The offering will be made only by means of a prospectus. Copies of the preliminary prospectus may be obtained by contacting: Barclays Capital Inc., c/o Broadridge Financial Solutions, 1155 Long Island Avenue, Edgewood, NY 11717 or by email: barclaysprospectus@broadridge.com or by telephone: (888) 603-5847; or Morgan Stanley & Co.
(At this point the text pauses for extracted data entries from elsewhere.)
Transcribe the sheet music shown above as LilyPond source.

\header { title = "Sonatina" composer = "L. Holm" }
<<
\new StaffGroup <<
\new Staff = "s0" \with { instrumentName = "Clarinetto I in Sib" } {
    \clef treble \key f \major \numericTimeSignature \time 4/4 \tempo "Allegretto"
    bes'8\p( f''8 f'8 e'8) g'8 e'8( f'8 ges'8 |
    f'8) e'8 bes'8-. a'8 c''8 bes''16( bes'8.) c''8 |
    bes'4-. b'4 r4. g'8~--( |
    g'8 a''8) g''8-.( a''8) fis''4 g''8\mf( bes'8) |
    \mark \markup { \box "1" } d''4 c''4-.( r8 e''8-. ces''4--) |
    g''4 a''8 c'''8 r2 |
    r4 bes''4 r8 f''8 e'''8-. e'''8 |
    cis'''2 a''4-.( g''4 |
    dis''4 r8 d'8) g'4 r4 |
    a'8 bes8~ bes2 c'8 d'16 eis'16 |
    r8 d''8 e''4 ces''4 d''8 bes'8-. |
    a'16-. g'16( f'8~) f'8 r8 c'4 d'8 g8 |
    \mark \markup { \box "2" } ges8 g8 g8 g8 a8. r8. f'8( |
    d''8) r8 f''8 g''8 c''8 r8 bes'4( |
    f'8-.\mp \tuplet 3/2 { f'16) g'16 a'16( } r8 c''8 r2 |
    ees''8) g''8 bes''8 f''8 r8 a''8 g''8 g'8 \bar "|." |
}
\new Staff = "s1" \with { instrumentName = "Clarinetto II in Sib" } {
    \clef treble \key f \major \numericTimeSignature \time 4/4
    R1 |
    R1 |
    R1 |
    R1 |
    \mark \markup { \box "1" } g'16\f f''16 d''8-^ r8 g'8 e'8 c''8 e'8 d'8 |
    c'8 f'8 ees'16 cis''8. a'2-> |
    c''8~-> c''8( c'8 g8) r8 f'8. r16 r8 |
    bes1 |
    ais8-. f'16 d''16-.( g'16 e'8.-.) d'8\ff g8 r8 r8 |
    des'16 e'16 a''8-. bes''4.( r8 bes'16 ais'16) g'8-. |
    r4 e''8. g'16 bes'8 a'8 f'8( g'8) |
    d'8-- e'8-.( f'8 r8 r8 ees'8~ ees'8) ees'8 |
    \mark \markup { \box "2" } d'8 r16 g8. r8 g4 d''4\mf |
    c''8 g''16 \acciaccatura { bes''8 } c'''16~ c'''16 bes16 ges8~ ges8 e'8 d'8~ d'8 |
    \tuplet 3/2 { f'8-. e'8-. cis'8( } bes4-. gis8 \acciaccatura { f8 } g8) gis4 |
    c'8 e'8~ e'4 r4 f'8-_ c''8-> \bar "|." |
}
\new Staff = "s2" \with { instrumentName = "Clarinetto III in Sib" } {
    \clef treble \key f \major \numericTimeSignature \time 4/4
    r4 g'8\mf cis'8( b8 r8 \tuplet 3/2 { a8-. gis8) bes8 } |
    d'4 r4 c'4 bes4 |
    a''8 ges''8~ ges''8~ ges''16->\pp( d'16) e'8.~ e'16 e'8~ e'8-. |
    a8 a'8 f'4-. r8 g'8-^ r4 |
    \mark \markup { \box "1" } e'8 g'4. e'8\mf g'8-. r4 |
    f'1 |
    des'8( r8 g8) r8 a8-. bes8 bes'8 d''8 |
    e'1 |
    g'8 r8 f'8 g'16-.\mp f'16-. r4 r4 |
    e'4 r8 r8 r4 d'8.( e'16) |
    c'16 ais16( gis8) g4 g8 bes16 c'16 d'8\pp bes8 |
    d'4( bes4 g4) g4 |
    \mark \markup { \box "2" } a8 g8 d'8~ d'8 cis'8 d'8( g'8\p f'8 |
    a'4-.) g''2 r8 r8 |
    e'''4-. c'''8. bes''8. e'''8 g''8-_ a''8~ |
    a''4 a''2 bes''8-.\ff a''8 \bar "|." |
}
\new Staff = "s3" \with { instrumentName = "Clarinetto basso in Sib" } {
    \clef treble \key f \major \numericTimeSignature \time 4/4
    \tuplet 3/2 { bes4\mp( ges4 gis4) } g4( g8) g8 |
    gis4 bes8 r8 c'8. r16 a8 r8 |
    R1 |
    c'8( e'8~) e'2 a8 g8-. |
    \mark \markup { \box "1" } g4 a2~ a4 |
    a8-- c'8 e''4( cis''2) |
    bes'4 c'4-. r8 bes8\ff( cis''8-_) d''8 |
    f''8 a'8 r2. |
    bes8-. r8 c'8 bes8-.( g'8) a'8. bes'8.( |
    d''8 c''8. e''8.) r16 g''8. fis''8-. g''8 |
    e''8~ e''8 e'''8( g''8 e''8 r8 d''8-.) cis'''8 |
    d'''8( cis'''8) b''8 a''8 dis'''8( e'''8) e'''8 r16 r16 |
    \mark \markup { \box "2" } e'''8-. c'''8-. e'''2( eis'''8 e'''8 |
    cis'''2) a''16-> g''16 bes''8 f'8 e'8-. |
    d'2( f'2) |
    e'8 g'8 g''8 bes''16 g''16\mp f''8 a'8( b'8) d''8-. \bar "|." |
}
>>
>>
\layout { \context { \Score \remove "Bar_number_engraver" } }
LLC, Attn: Prospectus Department, 180 Varick Street, 2nd Floor, New York, NY 10014; or J.P. Morgan Securities LLC, c/o Broadridge Financial Solutions, 1155 Long Island Avenue, Edgewood, NY 11717 or by email at prospectus-eq_fi@jpmchase.com and postsalemanualrequests@broadridge.com; or Evercore Group L.L.C., Attn: Equity Capital Markets, 55 East 52nd Street, 35th Floor, New York, NY 10055 or by telephone: (888) 474- 0200 or by email: ecm.prospectus@evercore.com.

A registration statement on Form F-1 relating to these securities has been filed with the U.S. Securities and Exchange Commission but has not yet become effective, and a prospecto de colocación has been filed with the Comisión Nacional Bancaria y de Valores (“CNBV”) in Mexico. These securities may not be sold nor may offers to buy be accepted prior to the time the registration statement and the Mexican prospectus become effective. This press release does not constitute an offer to sell or the solicitation of an offer to buy any securities, nor will there be any sale of these securities in any state or jurisdiction in which such offer, solicitation or sale would be unlawful prior to registration or qualification under the securities laws of any such state or jurisdiction.

The ADSs have not been and will not be registered with the Registro Nacional de Valores (“RNV”) maintained by the CNBV. The common shares underlying the ADSs have been registered with the RNV and are expected to be listed on the BMV. Registration of the common shares with the RNV does not imply any certification as to the investment quality of such shares, our solvency, liquidity or credit quality, or the accuracy or completeness of the information contained in the prospectus and does not ratify or validate any actions or omissions, if any, undertaken in contravention of applicable law.